* **Action item**
Of all the lines in these entries, count those that contain "nose" and give only the total.
START Dataset records
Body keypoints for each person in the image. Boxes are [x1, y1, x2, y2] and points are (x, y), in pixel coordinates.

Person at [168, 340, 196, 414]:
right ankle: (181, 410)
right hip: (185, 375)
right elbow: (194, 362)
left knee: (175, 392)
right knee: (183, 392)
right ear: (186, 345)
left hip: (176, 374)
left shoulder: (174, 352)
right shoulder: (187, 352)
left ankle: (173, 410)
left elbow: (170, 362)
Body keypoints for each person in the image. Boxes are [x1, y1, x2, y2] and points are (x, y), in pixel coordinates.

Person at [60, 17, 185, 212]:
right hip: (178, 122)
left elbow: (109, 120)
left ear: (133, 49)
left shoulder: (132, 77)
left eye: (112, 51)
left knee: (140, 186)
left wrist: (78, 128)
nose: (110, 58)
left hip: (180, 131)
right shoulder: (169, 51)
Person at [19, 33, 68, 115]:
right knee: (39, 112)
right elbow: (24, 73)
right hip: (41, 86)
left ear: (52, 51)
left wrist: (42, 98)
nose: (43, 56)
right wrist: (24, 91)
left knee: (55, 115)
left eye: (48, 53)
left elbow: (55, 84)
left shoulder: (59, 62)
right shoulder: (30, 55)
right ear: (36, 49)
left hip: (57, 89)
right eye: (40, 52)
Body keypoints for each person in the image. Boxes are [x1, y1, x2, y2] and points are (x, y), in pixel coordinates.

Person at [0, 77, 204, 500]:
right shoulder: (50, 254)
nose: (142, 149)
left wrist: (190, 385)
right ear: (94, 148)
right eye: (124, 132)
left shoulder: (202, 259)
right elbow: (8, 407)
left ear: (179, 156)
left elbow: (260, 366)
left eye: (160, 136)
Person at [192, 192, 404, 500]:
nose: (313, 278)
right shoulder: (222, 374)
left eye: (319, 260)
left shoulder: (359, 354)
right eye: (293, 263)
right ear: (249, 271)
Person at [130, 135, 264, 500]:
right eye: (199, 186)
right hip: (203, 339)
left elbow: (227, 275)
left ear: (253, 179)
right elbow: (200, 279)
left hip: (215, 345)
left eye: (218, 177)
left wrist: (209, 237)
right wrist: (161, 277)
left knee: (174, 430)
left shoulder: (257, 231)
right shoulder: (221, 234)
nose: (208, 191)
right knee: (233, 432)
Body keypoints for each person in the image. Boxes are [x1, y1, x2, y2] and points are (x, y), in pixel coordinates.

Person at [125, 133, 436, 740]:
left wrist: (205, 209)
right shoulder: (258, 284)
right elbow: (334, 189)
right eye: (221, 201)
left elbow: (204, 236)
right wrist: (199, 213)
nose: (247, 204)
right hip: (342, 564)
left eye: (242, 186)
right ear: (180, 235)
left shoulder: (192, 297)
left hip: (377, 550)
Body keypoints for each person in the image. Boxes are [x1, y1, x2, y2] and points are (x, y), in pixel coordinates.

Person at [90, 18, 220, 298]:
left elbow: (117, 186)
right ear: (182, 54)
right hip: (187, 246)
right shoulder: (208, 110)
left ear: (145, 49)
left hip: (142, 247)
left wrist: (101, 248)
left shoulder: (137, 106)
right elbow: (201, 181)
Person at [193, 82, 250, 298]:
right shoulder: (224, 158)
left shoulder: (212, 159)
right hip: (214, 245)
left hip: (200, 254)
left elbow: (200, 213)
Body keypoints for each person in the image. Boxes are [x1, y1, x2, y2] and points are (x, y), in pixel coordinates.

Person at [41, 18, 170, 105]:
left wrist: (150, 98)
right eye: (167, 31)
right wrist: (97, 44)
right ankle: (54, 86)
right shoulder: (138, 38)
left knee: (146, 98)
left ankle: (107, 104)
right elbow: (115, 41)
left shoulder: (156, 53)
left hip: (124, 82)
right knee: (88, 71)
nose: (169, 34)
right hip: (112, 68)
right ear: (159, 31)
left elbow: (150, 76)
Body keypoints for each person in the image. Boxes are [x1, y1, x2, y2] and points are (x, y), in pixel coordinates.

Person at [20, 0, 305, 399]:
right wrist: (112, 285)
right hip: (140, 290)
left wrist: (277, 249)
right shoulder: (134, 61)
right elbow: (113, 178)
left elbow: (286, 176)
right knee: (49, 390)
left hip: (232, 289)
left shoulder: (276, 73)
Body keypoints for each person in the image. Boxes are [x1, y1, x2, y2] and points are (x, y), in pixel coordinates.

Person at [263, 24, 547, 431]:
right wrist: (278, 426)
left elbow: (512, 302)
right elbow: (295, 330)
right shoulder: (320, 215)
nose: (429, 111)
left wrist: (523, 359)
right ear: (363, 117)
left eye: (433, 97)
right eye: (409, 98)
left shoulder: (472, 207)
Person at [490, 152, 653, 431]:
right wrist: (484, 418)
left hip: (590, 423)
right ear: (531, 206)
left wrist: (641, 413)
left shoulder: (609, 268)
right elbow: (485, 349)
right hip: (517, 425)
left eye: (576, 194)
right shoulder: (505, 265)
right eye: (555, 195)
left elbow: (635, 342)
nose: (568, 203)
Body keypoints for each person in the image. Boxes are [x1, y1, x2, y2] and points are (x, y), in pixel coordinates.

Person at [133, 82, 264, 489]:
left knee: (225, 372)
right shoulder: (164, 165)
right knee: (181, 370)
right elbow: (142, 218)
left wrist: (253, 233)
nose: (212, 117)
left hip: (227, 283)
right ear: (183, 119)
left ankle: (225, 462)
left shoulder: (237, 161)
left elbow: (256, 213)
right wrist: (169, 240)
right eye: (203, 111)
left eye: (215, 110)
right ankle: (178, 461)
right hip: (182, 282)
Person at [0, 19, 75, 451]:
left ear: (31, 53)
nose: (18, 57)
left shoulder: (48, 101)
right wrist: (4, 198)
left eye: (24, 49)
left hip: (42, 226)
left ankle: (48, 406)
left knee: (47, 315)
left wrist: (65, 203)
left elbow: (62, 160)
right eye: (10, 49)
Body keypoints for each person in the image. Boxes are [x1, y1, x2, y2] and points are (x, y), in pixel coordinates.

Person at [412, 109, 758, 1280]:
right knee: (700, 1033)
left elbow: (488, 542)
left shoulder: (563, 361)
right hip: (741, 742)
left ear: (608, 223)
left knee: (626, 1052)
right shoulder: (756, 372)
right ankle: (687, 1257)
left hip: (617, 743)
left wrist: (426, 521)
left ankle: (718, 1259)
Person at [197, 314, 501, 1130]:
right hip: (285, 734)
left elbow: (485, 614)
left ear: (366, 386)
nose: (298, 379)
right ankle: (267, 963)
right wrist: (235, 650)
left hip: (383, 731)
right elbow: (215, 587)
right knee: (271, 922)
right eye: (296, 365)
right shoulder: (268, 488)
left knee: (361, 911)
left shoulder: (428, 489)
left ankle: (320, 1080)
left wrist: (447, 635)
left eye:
END Dataset records
* **Expected answer**
12